My rating: 4 of 5 stars
I enjoyed this Weird West story very much (with one rather big exception). At first I thought it was going to be the story of a fifteen year old boy, Jim Negry, who is dying with his horse, Promise, in the harsh desert known as the 40-mile as he struggles to get to Virginia City in Nevada. The first three chapters are about him, a little bit about why he's on the run and about his rescue by the deputy of Golgatha, Mutt.
But after that it quickly became something else. It reminded me in a way of a Stephen King story where there are a ton of characters and you bounce back and forth between them. If that bugs you, definitely give this one a pass. As for me, I enjoy that sort of thing if it's done well and it is here though it does get slow a bit here and there.

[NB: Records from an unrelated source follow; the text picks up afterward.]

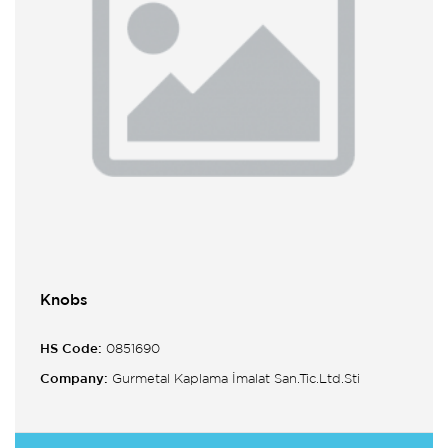
Knobs
HS Code:
0851690
Company:
Gurmetal Kaplama İmalat San.Tic.Ltd.Sti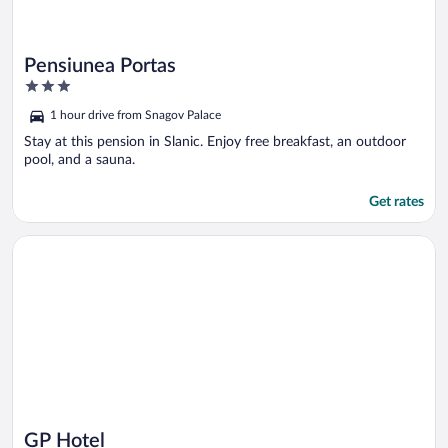
Pensiunea Portas
3
out
1 hour drive from Snagov Palace
of
5
Stay at this pension in Slanic. Enjoy free breakfast, an outdoor
pool, and a sauna.
Get rates
Opens in a new window
GP Hotel
GP Hotel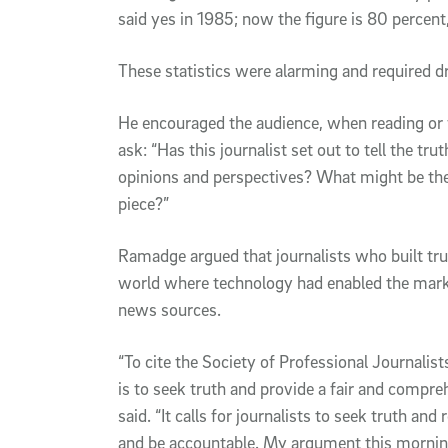
said yes in 1985; now the figure is 80 percent,
These statistics were alarming and required 
He encouraged the audience, when reading or w
ask: “Has this journalist set out to tell the tr
opinions and perspectives? What might be the 
piece?”
Ramadge argued that journalists who built tr
world where technology had enabled the market
news sources.
“To cite the Society of Professional Journalists
is to seek truth and provide a fair and compre
said. “It calls for journalists to seek truth an
and be accountable. My argument this morning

Jim finds that Golgatha isn't just a silver boom town gone bust, nor is it just a Mormon folly. It has some truly bizarre things going on. Mutt is a half-breed Native American but his father isn't what the townspeople think: he's actually the son of Coyote the Trickster. Jon Highfalter, the sheriff, has been hung three times and survived. It's just not his time. There is a woman who might be the best warrior in town thanks to some of Lillith's magic, an Angel waiting for God to forgive him, gay lovers wishing they could be free, and to all this Jim brings the bizarre glass eye a group of Chinese gave his father who had been injured in the Civil War.

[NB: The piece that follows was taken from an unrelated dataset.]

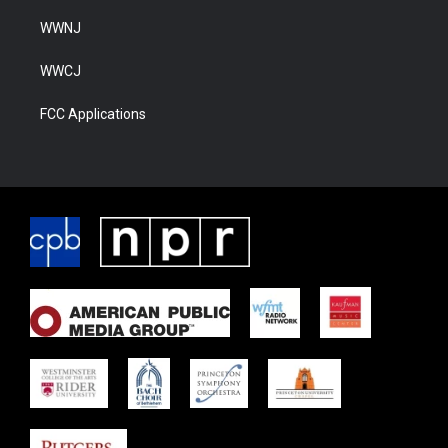
WWNJ
WWCJ
FCC Applications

In fact each chapter for the first half the book flips back and forth between the characters and between present and past but it all slowly weaves together to illuminate the danger, an ancient evil, older than God and a group of Golgothians are out to awake it and destroy the world. Jim, Mutt, Jon and the others have to stop it.

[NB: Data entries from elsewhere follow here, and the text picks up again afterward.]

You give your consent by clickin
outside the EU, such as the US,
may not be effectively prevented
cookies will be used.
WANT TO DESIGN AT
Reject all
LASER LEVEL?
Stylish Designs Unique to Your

It's over all a good Weird West (I wouldn't call it Steampunk like some of the reviews on the cover. There really isn't any Steamy elements other than some of Clay the taxidermists creations). I liked all the characters very much.
My problem is I wish the ancient evil had been left just that, nameless ancient evil but there was some attempts to hook it into the evil serpent legends to be found among several western Native tribes. So it came off like Christianity (with a big assist from a Chinese god) beating up a Native spirit. I don't think that was the actual intention but it can certainly be read that way and that made me highly uncomfortable.